## [TASK OBJECTIVE]
From the records below, please repeat exactly the line that has "54: (178, 123, 1.56)", the line that has "67: (10, 102, 1.01)", and every line between them, and nothing else.

(Stored data)
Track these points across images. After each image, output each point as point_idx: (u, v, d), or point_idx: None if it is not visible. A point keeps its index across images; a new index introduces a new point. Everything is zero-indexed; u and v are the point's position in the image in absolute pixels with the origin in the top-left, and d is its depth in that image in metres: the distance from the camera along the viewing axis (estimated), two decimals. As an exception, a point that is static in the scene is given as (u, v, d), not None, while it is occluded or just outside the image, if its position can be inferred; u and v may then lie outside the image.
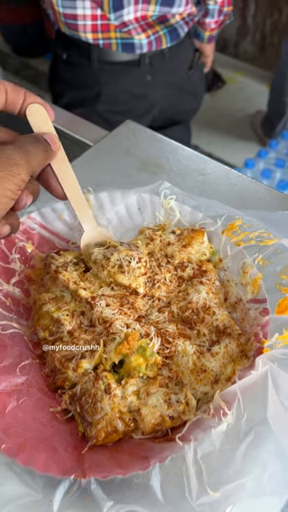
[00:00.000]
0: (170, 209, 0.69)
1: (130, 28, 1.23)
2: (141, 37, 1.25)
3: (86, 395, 0.52)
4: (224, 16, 1.43)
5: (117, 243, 0.64)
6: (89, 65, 1.30)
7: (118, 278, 0.60)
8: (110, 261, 0.61)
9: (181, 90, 1.46)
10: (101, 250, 0.63)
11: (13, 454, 0.48)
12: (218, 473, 0.46)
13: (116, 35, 1.24)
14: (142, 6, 1.20)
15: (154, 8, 1.21)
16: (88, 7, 1.19)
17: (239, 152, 2.50)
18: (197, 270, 0.63)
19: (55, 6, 1.21)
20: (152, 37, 1.27)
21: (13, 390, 0.54)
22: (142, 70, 1.33)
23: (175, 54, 1.36)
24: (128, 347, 0.54)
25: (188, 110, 1.57)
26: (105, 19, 1.21)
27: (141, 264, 0.61)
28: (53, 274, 0.62)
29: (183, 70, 1.43)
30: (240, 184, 0.78)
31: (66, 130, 0.91)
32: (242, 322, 0.60)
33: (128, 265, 0.60)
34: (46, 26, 2.94)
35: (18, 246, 0.65)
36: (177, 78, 1.42)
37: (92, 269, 0.63)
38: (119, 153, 0.83)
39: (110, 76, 1.33)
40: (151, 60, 1.32)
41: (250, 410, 0.49)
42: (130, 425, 0.51)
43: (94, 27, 1.22)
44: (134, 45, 1.27)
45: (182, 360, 0.56)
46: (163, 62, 1.34)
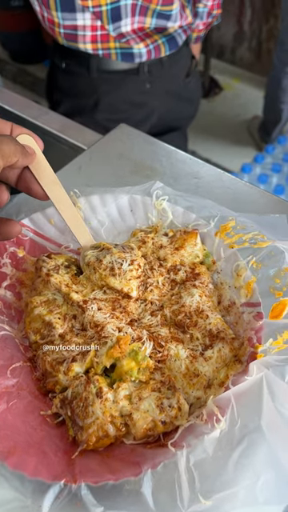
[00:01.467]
0: (162, 210, 0.68)
1: (128, 38, 1.24)
2: (140, 46, 1.26)
3: (77, 399, 0.51)
4: (212, 18, 1.45)
5: (111, 245, 0.63)
6: (88, 74, 1.31)
7: (109, 282, 0.59)
8: (102, 263, 0.60)
9: (179, 98, 1.47)
10: (94, 252, 0.62)
11: (2, 458, 0.47)
12: (211, 480, 0.45)
13: (115, 45, 1.25)
14: (138, 19, 1.21)
15: (151, 21, 1.22)
16: (88, 18, 1.19)
17: (236, 157, 2.50)
18: (190, 273, 0.63)
19: (55, 19, 1.21)
20: (151, 46, 1.28)
21: (3, 392, 0.53)
22: (141, 79, 1.34)
23: (174, 62, 1.37)
24: (120, 351, 0.53)
25: (185, 117, 1.58)
26: (104, 30, 1.21)
27: (133, 267, 0.60)
28: (44, 277, 0.62)
29: (181, 77, 1.44)
30: (234, 187, 0.78)
31: (61, 133, 0.91)
32: (235, 326, 0.59)
33: (119, 267, 0.59)
34: (44, 33, 2.95)
35: (8, 252, 0.64)
36: (175, 86, 1.43)
37: (85, 272, 0.62)
38: (113, 156, 0.83)
39: (109, 85, 1.33)
40: (150, 68, 1.33)
41: (243, 416, 0.48)
42: (122, 429, 0.50)
43: (93, 38, 1.23)
44: (133, 54, 1.28)
45: (175, 364, 0.55)
46: (162, 69, 1.35)
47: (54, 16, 1.21)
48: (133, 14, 1.19)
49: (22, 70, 3.26)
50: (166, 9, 1.20)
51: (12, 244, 0.65)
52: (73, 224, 0.62)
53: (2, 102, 1.00)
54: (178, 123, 1.56)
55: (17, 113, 0.98)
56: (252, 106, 2.88)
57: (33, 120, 0.96)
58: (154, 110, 1.42)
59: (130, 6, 1.17)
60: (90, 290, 0.61)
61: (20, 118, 0.97)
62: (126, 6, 1.17)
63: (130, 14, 1.18)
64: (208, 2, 1.37)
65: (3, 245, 0.64)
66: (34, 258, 0.66)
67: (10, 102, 1.01)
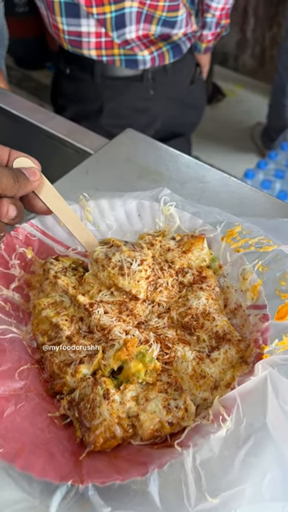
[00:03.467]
0: (169, 215, 0.69)
1: (132, 45, 1.25)
2: (144, 53, 1.27)
3: (85, 400, 0.51)
4: (221, 28, 1.45)
5: (120, 242, 0.63)
6: (92, 80, 1.32)
7: (117, 282, 0.60)
8: (110, 261, 0.60)
9: (182, 104, 1.47)
10: (103, 248, 0.62)
11: (10, 459, 0.47)
12: (217, 479, 0.46)
13: (120, 52, 1.26)
14: (143, 26, 1.21)
15: (155, 28, 1.23)
16: (92, 25, 1.20)
17: (238, 163, 2.51)
18: (197, 276, 0.63)
19: (59, 25, 1.22)
20: (155, 53, 1.29)
21: (11, 394, 0.54)
22: (145, 85, 1.35)
23: (178, 69, 1.37)
24: (127, 353, 0.53)
25: (189, 124, 1.59)
26: (108, 36, 1.22)
27: (142, 267, 0.60)
28: (52, 279, 0.62)
29: (185, 84, 1.44)
30: (239, 191, 0.78)
31: (67, 137, 0.92)
32: (241, 328, 0.60)
33: (129, 267, 0.60)
34: (48, 40, 2.98)
35: (18, 252, 0.65)
36: (179, 93, 1.44)
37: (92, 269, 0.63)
38: (120, 160, 0.84)
39: (113, 91, 1.34)
40: (154, 75, 1.33)
41: (249, 415, 0.48)
42: (129, 431, 0.51)
43: (97, 44, 1.24)
44: (137, 61, 1.28)
45: (182, 366, 0.55)
46: (166, 76, 1.36)
47: (59, 22, 1.22)
48: (137, 21, 1.20)
49: (27, 76, 3.28)
50: (171, 15, 1.21)
51: (21, 244, 0.66)
52: (79, 234, 0.64)
53: (9, 107, 1.01)
54: (181, 129, 1.57)
55: (23, 117, 0.99)
56: (255, 113, 2.89)
57: (39, 124, 0.97)
58: (157, 116, 1.43)
59: (135, 13, 1.18)
60: (97, 289, 0.61)
61: (27, 122, 0.98)
62: (130, 14, 1.18)
63: (134, 21, 1.19)
64: (216, 12, 1.38)
65: (13, 245, 0.65)
66: (41, 260, 0.67)
67: (16, 106, 1.02)
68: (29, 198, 0.59)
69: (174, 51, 1.33)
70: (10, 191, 0.53)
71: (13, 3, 2.84)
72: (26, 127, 0.98)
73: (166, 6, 1.19)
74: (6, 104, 1.03)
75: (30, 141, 0.98)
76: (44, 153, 0.95)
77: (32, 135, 0.97)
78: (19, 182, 0.54)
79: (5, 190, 0.52)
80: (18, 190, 0.54)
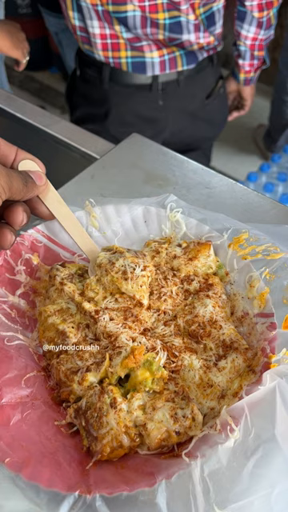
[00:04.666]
0: (176, 222, 0.69)
1: (143, 44, 1.21)
2: (153, 54, 1.23)
3: (92, 409, 0.51)
4: (258, 60, 1.41)
5: (124, 249, 0.63)
6: (100, 83, 1.30)
7: (120, 286, 0.59)
8: (114, 266, 0.60)
9: (194, 118, 1.42)
10: (107, 254, 0.62)
11: (17, 469, 0.47)
12: (225, 491, 0.46)
13: (127, 54, 1.23)
14: (151, 30, 1.18)
15: (164, 33, 1.20)
16: (96, 26, 1.19)
17: (241, 166, 2.51)
18: (203, 284, 0.63)
19: (71, 20, 1.21)
20: (166, 56, 1.25)
21: (17, 402, 0.53)
22: (154, 95, 1.31)
23: (192, 82, 1.33)
24: (134, 361, 0.53)
25: (202, 138, 1.52)
26: (115, 38, 1.20)
27: (145, 273, 0.60)
28: (58, 286, 0.62)
29: (199, 98, 1.39)
30: (245, 198, 0.78)
31: (73, 142, 0.92)
32: (248, 337, 0.59)
33: (132, 272, 0.59)
34: (50, 41, 2.98)
35: (23, 258, 0.65)
36: (191, 106, 1.39)
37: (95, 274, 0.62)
38: (125, 165, 0.83)
39: (120, 97, 1.32)
40: (164, 86, 1.29)
41: (257, 426, 0.48)
42: (136, 440, 0.50)
43: (104, 46, 1.22)
44: (145, 64, 1.25)
45: (189, 374, 0.55)
46: (177, 88, 1.31)
47: (71, 17, 1.21)
48: (143, 24, 1.18)
49: (29, 77, 3.28)
50: (172, 15, 1.17)
51: (27, 250, 0.65)
52: (81, 240, 0.63)
53: (15, 110, 1.01)
54: (196, 143, 1.51)
55: (29, 121, 0.99)
56: (257, 115, 2.89)
57: (44, 128, 0.97)
58: (165, 127, 1.39)
59: (140, 17, 1.16)
60: (102, 296, 0.61)
61: (32, 126, 0.98)
62: (134, 17, 1.16)
63: (139, 24, 1.18)
64: (247, 41, 1.35)
65: (19, 251, 0.65)
66: (47, 266, 0.66)
67: (22, 110, 1.01)
68: (32, 202, 0.58)
69: (188, 57, 1.28)
70: (19, 195, 0.53)
71: (16, 4, 2.84)
72: (31, 131, 0.98)
73: (165, 4, 1.15)
74: (10, 107, 1.03)
75: (34, 144, 0.97)
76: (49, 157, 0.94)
77: (37, 139, 0.97)
78: (27, 186, 0.54)
79: (14, 194, 0.52)
80: (26, 194, 0.54)
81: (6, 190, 0.50)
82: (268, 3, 1.29)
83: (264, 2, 1.28)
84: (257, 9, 1.29)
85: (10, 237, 0.53)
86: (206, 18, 1.24)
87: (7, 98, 1.07)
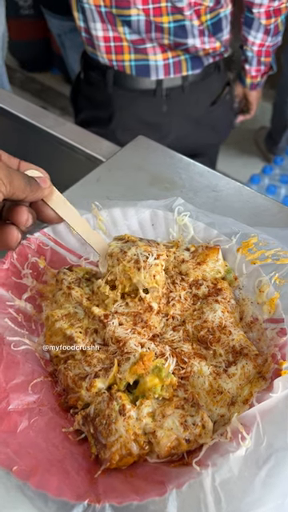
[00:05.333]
0: (183, 225, 0.68)
1: (147, 46, 1.20)
2: (157, 57, 1.22)
3: (100, 416, 0.50)
4: (264, 66, 1.40)
5: (136, 238, 0.62)
6: (104, 87, 1.29)
7: (132, 276, 0.58)
8: (126, 255, 0.59)
9: (198, 124, 1.41)
10: (118, 243, 0.61)
11: (25, 477, 0.46)
12: (237, 500, 0.45)
13: (130, 57, 1.22)
14: (155, 35, 1.17)
15: (169, 37, 1.19)
16: (99, 29, 1.18)
17: (243, 168, 2.50)
18: (212, 288, 0.62)
19: (77, 21, 1.20)
20: (171, 60, 1.23)
21: (24, 408, 0.53)
22: (158, 101, 1.30)
23: (197, 89, 1.31)
24: (143, 367, 0.52)
25: (206, 145, 1.51)
26: (118, 41, 1.19)
27: (159, 261, 0.59)
28: (65, 290, 0.61)
29: (204, 104, 1.38)
30: (252, 201, 0.77)
31: (78, 145, 0.91)
32: (258, 343, 0.59)
33: (145, 260, 0.58)
34: (52, 42, 2.97)
35: (30, 262, 0.64)
36: (196, 112, 1.37)
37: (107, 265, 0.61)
38: (131, 168, 0.83)
39: (124, 101, 1.31)
40: (169, 92, 1.28)
41: (269, 434, 0.47)
42: (145, 448, 0.49)
43: (107, 48, 1.21)
44: (149, 67, 1.23)
45: (198, 381, 0.54)
46: (182, 94, 1.30)
47: (77, 18, 1.20)
48: (147, 29, 1.16)
49: (30, 78, 3.28)
50: (177, 18, 1.16)
51: (33, 253, 0.65)
52: (91, 239, 0.62)
53: (18, 112, 1.00)
54: (200, 149, 1.49)
55: (33, 123, 0.98)
56: (259, 117, 2.87)
57: (49, 130, 0.96)
58: (169, 132, 1.37)
59: (144, 21, 1.15)
60: (112, 300, 0.60)
61: (37, 128, 0.98)
62: (138, 22, 1.15)
63: (144, 29, 1.16)
64: (254, 47, 1.33)
65: (25, 254, 0.64)
66: (54, 269, 0.65)
67: (26, 112, 1.01)
68: (38, 207, 0.58)
69: (193, 62, 1.26)
70: (22, 193, 0.52)
71: (17, 5, 2.84)
72: (36, 133, 0.97)
73: (170, 8, 1.14)
74: (14, 108, 1.02)
75: (39, 147, 0.97)
76: (54, 159, 0.94)
77: (42, 141, 0.97)
78: (31, 186, 0.53)
79: (16, 191, 0.51)
80: (29, 194, 0.53)
81: (5, 183, 0.49)
82: (276, 10, 1.27)
83: (272, 10, 1.26)
84: (264, 16, 1.28)
85: (16, 234, 0.53)
86: (212, 25, 1.22)
87: (11, 100, 1.06)
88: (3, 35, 1.64)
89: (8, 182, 0.49)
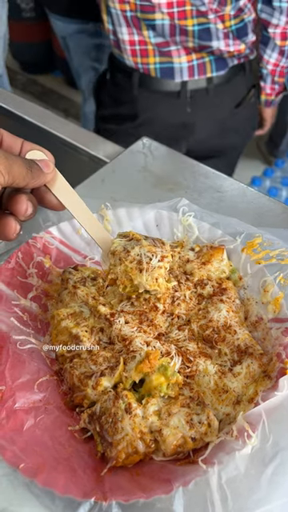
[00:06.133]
0: (188, 225, 0.68)
1: (171, 49, 1.21)
2: (181, 60, 1.22)
3: (106, 414, 0.50)
4: (278, 86, 1.39)
5: (141, 236, 0.59)
6: (130, 88, 1.30)
7: (134, 277, 0.56)
8: (129, 254, 0.56)
9: (222, 126, 1.40)
10: (122, 241, 0.58)
11: (32, 475, 0.46)
12: (243, 498, 0.45)
13: (155, 60, 1.23)
14: (180, 38, 1.18)
15: (193, 40, 1.18)
16: (125, 33, 1.19)
17: (244, 171, 2.50)
18: (217, 288, 0.63)
19: (105, 23, 1.21)
20: (195, 61, 1.23)
21: (30, 407, 0.53)
22: (182, 102, 1.30)
23: (221, 91, 1.31)
24: (149, 366, 0.52)
25: (228, 146, 1.49)
26: (143, 44, 1.20)
27: (163, 264, 0.56)
28: (71, 289, 0.61)
29: (229, 107, 1.37)
30: (256, 202, 0.78)
31: (82, 146, 0.92)
32: (263, 342, 0.59)
33: (148, 262, 0.56)
34: (54, 45, 2.98)
35: (35, 261, 0.64)
36: (220, 114, 1.37)
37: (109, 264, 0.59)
38: (135, 169, 0.83)
39: (148, 102, 1.31)
40: (193, 93, 1.28)
41: (275, 432, 0.48)
42: (151, 446, 0.50)
43: (133, 52, 1.22)
44: (173, 69, 1.24)
45: (204, 380, 0.54)
46: (206, 97, 1.30)
47: (105, 21, 1.21)
48: (172, 33, 1.16)
49: (32, 80, 3.29)
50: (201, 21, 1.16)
51: (39, 253, 0.65)
52: (93, 230, 0.59)
53: (23, 113, 1.01)
54: (221, 151, 1.48)
55: (37, 123, 0.99)
56: (260, 120, 2.89)
57: (53, 131, 0.97)
58: (192, 133, 1.38)
59: (168, 25, 1.15)
60: (118, 300, 0.60)
61: (39, 129, 0.98)
62: (163, 26, 1.15)
63: (168, 32, 1.16)
64: (268, 66, 1.32)
65: (31, 253, 0.64)
66: (59, 269, 0.66)
67: (30, 113, 1.01)
68: (41, 192, 0.54)
69: (218, 63, 1.26)
70: (23, 180, 0.49)
71: (19, 8, 2.85)
72: (39, 134, 0.97)
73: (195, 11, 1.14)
74: (18, 109, 1.03)
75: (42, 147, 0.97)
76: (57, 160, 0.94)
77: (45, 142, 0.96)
78: (32, 172, 0.50)
79: (16, 179, 0.48)
80: (31, 181, 0.50)
81: (4, 173, 0.46)
82: None
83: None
84: (279, 37, 1.26)
85: (14, 225, 0.50)
86: (236, 30, 1.22)
87: (14, 101, 1.06)
88: (4, 37, 1.65)
89: (6, 171, 0.46)
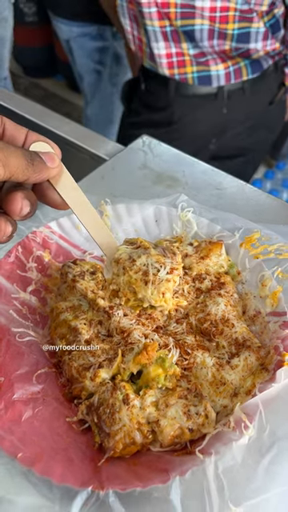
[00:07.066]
0: (187, 221, 0.69)
1: (208, 58, 1.21)
2: (218, 67, 1.23)
3: (104, 405, 0.51)
4: None
5: (150, 244, 0.55)
6: (165, 95, 1.30)
7: (138, 289, 0.53)
8: (134, 264, 0.53)
9: (255, 123, 1.41)
10: (128, 248, 0.54)
11: (29, 464, 0.47)
12: (240, 488, 0.45)
13: (192, 69, 1.23)
14: (217, 42, 1.18)
15: (230, 43, 1.19)
16: (162, 47, 1.19)
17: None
18: (215, 282, 0.63)
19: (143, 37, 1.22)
20: (231, 68, 1.24)
21: (28, 398, 0.53)
22: (219, 104, 1.31)
23: (257, 90, 1.31)
24: (147, 357, 0.53)
25: (257, 143, 1.49)
26: (180, 56, 1.21)
27: (172, 277, 0.52)
28: (70, 283, 0.62)
29: (263, 104, 1.38)
30: (256, 199, 0.78)
31: (82, 143, 0.92)
32: (261, 335, 0.59)
33: (155, 274, 0.52)
34: (56, 49, 3.00)
35: (35, 255, 0.65)
36: (255, 113, 1.38)
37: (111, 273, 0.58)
38: (135, 166, 0.84)
39: (185, 107, 1.32)
40: (230, 94, 1.29)
41: (272, 423, 0.48)
42: (149, 436, 0.50)
43: (169, 64, 1.23)
44: (210, 77, 1.25)
45: (201, 372, 0.55)
46: (243, 96, 1.31)
47: (143, 34, 1.21)
48: (210, 36, 1.17)
49: (34, 84, 3.31)
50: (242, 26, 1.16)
51: (38, 247, 0.65)
52: (97, 233, 0.55)
53: (25, 112, 1.02)
54: (250, 148, 1.49)
55: (38, 122, 1.00)
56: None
57: (53, 129, 0.97)
58: (225, 131, 1.38)
59: (207, 31, 1.15)
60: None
61: (41, 128, 0.99)
62: (201, 31, 1.15)
63: (206, 36, 1.17)
64: None
65: (30, 248, 0.65)
66: (58, 263, 0.66)
67: (30, 112, 1.02)
68: (43, 188, 0.50)
69: (253, 66, 1.26)
70: (22, 174, 0.44)
71: (22, 13, 2.87)
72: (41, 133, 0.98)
73: (237, 16, 1.14)
74: (19, 108, 1.04)
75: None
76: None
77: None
78: (34, 165, 0.45)
79: (15, 173, 0.43)
80: (32, 175, 0.45)
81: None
82: None
83: None
84: None
85: (3, 227, 0.46)
86: (270, 26, 1.22)
87: (16, 101, 1.07)
88: (10, 39, 1.67)
89: (2, 163, 0.42)
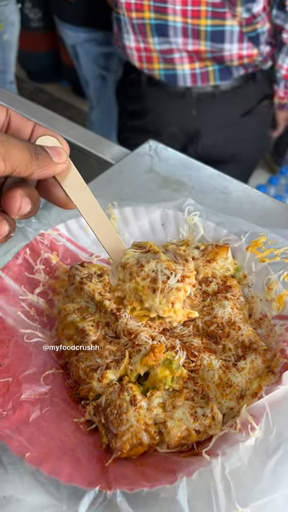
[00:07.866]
0: (193, 225, 0.69)
1: (175, 56, 1.23)
2: (184, 67, 1.25)
3: (111, 406, 0.51)
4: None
5: (159, 249, 0.50)
6: (139, 85, 1.34)
7: (145, 298, 0.47)
8: (142, 269, 0.47)
9: (228, 133, 1.40)
10: (136, 252, 0.49)
11: (38, 463, 0.47)
12: (247, 489, 0.46)
13: (159, 66, 1.26)
14: (192, 41, 1.19)
15: (205, 43, 1.19)
16: (132, 40, 1.23)
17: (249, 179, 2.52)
18: (221, 286, 0.63)
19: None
20: (198, 70, 1.25)
21: (36, 399, 0.54)
22: (188, 104, 1.32)
23: (229, 97, 1.32)
24: (154, 359, 0.53)
25: (236, 154, 1.47)
26: (148, 51, 1.24)
27: (183, 286, 0.46)
28: (77, 285, 0.62)
29: (235, 114, 1.38)
30: (262, 203, 0.79)
31: (88, 148, 0.93)
32: (267, 338, 0.59)
33: (165, 281, 0.46)
34: (62, 54, 3.02)
35: (43, 258, 0.65)
36: (226, 121, 1.38)
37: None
38: (142, 170, 0.84)
39: (156, 100, 1.35)
40: (199, 96, 1.30)
41: (279, 424, 0.48)
42: (156, 437, 0.50)
43: (139, 58, 1.27)
44: (176, 76, 1.27)
45: (208, 374, 0.55)
46: (213, 100, 1.31)
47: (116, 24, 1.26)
48: (184, 35, 1.18)
49: (39, 89, 3.32)
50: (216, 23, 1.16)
51: (46, 249, 0.66)
52: (103, 236, 0.50)
53: (31, 117, 1.02)
54: (231, 158, 1.46)
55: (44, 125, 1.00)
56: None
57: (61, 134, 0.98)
58: (198, 137, 1.38)
59: (181, 28, 1.17)
60: None
61: (48, 132, 0.99)
62: (175, 28, 1.17)
63: (180, 33, 1.18)
64: (281, 70, 1.32)
65: (38, 250, 0.65)
66: (66, 265, 0.67)
67: (37, 116, 1.03)
68: (48, 185, 0.46)
69: (222, 73, 1.27)
70: (26, 169, 0.41)
71: (28, 18, 2.89)
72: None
73: (210, 12, 1.13)
74: (24, 112, 1.04)
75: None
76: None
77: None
78: (38, 159, 0.42)
79: (18, 168, 0.40)
80: (36, 170, 0.42)
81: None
82: None
83: None
84: None
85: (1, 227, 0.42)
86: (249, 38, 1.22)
87: (22, 105, 1.08)
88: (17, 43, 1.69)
89: (3, 157, 0.39)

## [RESULT]
54: (178, 123, 1.56)
55: (17, 113, 0.98)
56: (252, 106, 2.88)
57: (33, 120, 0.96)
58: (154, 110, 1.42)
59: (130, 6, 1.17)
60: (90, 290, 0.61)
61: (20, 118, 0.97)
62: (126, 6, 1.17)
63: (130, 14, 1.18)
64: (208, 2, 1.37)
65: (3, 245, 0.64)
66: (34, 258, 0.66)
67: (10, 102, 1.01)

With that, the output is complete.